** Your goal **
State, as a number alone, how many lines of the entries contain the word "Street".

** Exercise data **
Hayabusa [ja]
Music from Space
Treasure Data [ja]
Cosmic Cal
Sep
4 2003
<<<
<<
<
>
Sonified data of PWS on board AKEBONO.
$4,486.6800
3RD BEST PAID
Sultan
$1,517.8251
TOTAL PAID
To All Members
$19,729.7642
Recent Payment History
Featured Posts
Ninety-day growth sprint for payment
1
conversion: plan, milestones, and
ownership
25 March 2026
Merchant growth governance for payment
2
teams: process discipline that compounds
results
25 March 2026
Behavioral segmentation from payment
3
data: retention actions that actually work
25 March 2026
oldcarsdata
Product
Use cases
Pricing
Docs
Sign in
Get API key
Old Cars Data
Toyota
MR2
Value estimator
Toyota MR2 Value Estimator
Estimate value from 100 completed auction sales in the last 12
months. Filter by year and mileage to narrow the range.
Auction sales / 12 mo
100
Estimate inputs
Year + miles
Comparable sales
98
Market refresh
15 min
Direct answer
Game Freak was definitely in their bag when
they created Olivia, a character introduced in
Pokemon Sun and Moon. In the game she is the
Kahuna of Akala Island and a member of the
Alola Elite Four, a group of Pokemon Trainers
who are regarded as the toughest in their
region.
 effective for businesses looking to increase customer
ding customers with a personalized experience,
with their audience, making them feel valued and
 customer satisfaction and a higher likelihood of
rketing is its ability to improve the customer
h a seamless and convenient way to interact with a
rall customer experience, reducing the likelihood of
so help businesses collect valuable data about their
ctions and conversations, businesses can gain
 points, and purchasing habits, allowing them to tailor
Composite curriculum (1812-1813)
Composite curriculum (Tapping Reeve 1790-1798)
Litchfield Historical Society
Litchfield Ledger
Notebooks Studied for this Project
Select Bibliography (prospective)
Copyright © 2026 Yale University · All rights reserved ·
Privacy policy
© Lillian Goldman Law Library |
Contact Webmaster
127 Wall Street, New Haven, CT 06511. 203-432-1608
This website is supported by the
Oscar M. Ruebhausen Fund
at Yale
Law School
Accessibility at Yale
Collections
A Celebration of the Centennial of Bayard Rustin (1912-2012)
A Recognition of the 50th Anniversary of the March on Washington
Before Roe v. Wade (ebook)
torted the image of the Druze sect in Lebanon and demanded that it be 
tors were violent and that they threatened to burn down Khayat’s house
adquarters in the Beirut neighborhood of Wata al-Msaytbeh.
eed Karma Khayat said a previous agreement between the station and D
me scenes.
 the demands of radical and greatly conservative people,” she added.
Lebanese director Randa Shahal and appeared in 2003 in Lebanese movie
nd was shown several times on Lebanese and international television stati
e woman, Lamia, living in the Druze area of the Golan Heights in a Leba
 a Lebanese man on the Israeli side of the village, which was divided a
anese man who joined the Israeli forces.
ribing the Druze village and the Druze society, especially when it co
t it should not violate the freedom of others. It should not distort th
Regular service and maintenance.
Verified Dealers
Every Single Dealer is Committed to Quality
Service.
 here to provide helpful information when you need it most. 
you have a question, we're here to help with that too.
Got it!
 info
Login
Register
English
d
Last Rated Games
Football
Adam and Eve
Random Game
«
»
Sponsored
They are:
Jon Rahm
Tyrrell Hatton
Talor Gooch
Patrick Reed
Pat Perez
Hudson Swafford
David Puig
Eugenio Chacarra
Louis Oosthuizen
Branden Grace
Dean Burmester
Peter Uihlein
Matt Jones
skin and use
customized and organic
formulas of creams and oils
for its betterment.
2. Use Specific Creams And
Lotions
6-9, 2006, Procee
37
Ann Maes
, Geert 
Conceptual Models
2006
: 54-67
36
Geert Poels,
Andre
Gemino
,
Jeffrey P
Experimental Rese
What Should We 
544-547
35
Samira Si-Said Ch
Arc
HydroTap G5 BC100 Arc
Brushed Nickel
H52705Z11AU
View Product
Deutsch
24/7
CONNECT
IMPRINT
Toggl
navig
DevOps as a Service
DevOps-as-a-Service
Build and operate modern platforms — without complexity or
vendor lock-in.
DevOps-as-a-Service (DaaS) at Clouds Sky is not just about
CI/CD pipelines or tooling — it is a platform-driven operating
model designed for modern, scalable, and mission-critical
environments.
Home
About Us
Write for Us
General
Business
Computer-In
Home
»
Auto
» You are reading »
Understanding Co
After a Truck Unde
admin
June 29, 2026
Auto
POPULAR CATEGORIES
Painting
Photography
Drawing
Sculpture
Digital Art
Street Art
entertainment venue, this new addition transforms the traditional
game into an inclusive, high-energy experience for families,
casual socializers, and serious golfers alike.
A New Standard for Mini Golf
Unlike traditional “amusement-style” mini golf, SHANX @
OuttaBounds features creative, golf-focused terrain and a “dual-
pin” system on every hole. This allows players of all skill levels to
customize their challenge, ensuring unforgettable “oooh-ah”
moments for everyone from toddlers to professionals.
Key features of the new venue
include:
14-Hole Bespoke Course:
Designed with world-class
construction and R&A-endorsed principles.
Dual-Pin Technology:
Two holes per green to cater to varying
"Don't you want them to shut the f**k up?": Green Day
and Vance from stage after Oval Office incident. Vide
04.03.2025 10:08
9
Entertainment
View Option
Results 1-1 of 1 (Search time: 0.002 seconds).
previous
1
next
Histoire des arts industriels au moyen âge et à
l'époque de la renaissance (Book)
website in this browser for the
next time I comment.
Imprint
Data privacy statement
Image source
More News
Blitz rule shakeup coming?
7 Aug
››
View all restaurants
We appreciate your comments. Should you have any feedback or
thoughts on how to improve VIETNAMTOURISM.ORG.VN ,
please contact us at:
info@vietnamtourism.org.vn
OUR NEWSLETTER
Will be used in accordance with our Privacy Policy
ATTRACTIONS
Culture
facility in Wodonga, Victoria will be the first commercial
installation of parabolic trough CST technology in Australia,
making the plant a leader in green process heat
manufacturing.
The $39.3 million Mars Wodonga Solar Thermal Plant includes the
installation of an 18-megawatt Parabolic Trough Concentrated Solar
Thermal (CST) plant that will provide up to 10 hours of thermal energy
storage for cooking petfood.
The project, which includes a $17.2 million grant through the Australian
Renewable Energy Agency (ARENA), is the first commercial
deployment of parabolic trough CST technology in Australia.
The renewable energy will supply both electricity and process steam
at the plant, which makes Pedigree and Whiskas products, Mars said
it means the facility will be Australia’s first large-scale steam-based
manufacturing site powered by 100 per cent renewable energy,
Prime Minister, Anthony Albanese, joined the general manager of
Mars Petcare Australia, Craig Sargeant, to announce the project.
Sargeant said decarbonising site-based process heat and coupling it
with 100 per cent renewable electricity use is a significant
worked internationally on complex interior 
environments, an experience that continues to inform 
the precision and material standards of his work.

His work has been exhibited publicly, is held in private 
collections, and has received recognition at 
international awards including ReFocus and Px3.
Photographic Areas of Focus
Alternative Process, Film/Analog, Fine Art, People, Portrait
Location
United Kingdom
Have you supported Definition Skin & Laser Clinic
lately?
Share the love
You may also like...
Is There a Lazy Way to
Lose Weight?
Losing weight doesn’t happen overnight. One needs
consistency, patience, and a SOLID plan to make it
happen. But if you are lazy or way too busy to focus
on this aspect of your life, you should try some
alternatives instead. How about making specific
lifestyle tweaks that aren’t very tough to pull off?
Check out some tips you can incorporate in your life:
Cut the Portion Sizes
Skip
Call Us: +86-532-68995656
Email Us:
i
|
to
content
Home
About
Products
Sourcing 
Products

** Reply **
2